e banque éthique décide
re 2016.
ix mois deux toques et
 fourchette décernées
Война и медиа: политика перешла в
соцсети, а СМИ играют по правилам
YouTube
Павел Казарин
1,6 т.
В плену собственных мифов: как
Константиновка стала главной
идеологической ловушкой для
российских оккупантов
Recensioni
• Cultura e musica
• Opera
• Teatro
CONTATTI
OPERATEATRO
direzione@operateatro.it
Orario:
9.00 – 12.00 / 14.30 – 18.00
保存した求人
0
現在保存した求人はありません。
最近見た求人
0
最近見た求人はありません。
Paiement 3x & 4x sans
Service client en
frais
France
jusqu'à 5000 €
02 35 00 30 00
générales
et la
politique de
==========
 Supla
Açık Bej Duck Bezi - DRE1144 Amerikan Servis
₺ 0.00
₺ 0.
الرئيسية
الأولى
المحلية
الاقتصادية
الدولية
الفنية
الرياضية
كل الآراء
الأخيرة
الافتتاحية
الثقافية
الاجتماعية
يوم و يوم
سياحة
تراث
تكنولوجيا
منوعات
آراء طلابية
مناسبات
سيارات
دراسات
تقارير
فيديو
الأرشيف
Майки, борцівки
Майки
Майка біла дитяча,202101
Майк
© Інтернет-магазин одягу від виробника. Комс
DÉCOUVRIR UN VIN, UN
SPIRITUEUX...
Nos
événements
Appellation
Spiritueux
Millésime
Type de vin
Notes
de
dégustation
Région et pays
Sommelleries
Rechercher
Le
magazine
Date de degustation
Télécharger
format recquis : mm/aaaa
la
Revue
==========
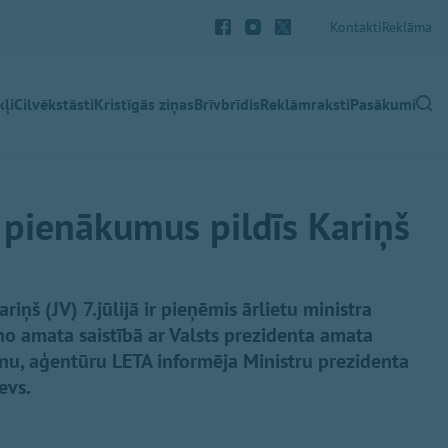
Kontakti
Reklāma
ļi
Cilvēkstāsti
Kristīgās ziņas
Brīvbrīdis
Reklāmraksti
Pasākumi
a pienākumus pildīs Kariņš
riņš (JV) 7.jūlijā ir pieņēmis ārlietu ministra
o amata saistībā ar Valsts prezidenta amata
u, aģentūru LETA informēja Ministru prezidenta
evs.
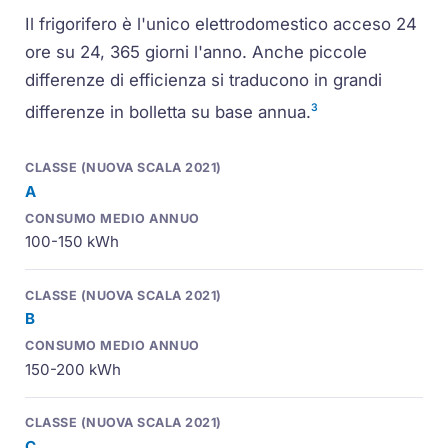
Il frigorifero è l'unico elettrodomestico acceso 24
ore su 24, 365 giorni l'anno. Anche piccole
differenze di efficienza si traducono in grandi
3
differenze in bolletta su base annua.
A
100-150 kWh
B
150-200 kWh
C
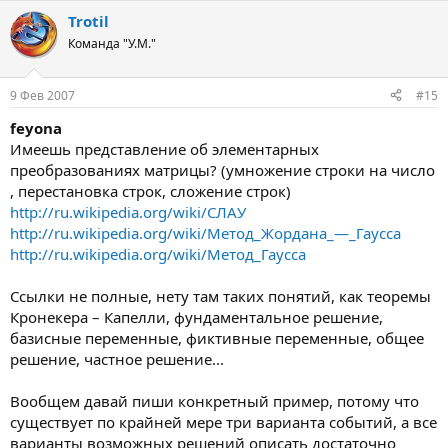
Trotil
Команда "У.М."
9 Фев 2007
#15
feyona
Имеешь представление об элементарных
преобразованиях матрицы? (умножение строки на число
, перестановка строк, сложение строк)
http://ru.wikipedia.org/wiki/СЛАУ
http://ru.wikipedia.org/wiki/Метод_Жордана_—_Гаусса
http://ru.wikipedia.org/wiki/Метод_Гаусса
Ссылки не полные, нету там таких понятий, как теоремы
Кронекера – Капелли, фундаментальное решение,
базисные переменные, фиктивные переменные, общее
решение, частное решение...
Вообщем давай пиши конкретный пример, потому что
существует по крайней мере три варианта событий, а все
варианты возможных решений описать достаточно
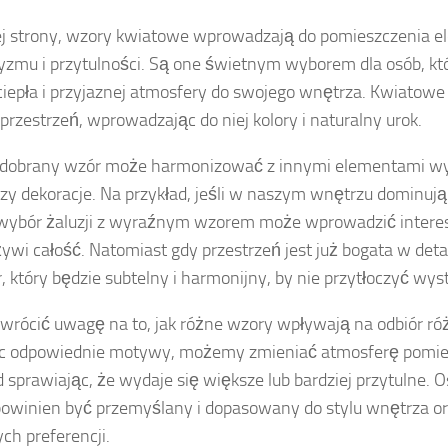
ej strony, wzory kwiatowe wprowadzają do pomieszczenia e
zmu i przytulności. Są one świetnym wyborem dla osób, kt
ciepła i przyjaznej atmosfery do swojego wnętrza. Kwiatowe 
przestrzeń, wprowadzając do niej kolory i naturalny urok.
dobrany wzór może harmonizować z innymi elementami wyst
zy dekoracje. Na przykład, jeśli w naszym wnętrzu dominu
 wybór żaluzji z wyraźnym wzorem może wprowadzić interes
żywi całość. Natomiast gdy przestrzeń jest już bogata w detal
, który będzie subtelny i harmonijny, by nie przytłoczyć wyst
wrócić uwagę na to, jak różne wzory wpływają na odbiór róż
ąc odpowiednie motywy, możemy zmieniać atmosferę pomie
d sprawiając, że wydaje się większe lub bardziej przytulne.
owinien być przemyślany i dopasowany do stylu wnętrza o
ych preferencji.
==========
INSTRUCTIONS FOR THE TASK >>
Could you reproduce exactly the lines of the entries above, from the one with "e banque éthique décide" through the one with "politique de", and nothing else?

ANSWER TO THE PROBLEM >>
e banque éthique décide
re 2016.
ix mois deux toques et
 fourchette décernées
Война и медиа: политика перешла в
соцсети, а СМИ играют по правилам
YouTube
Павел Казарин
1,6 т.
В плену собственных мифов: как
Константиновка стала главной
идеологической ловушкой для
российских оккупантов
Recensioni
• Cultura e musica
• Opera
• Teatro
CONTATTI
OPERATEATRO
direzione@operateatro.it
Orario:
9.00 – 12.00 / 14.30 – 18.00
保存した求人
0
現在保存した求人はありません。
最近見た求人
0
最近見た求人はありません。
Paiement 3x & 4x sans
Service client en
frais
France
jusqu'à 5000 €
02 35 00 30 00
générales
et la
politique de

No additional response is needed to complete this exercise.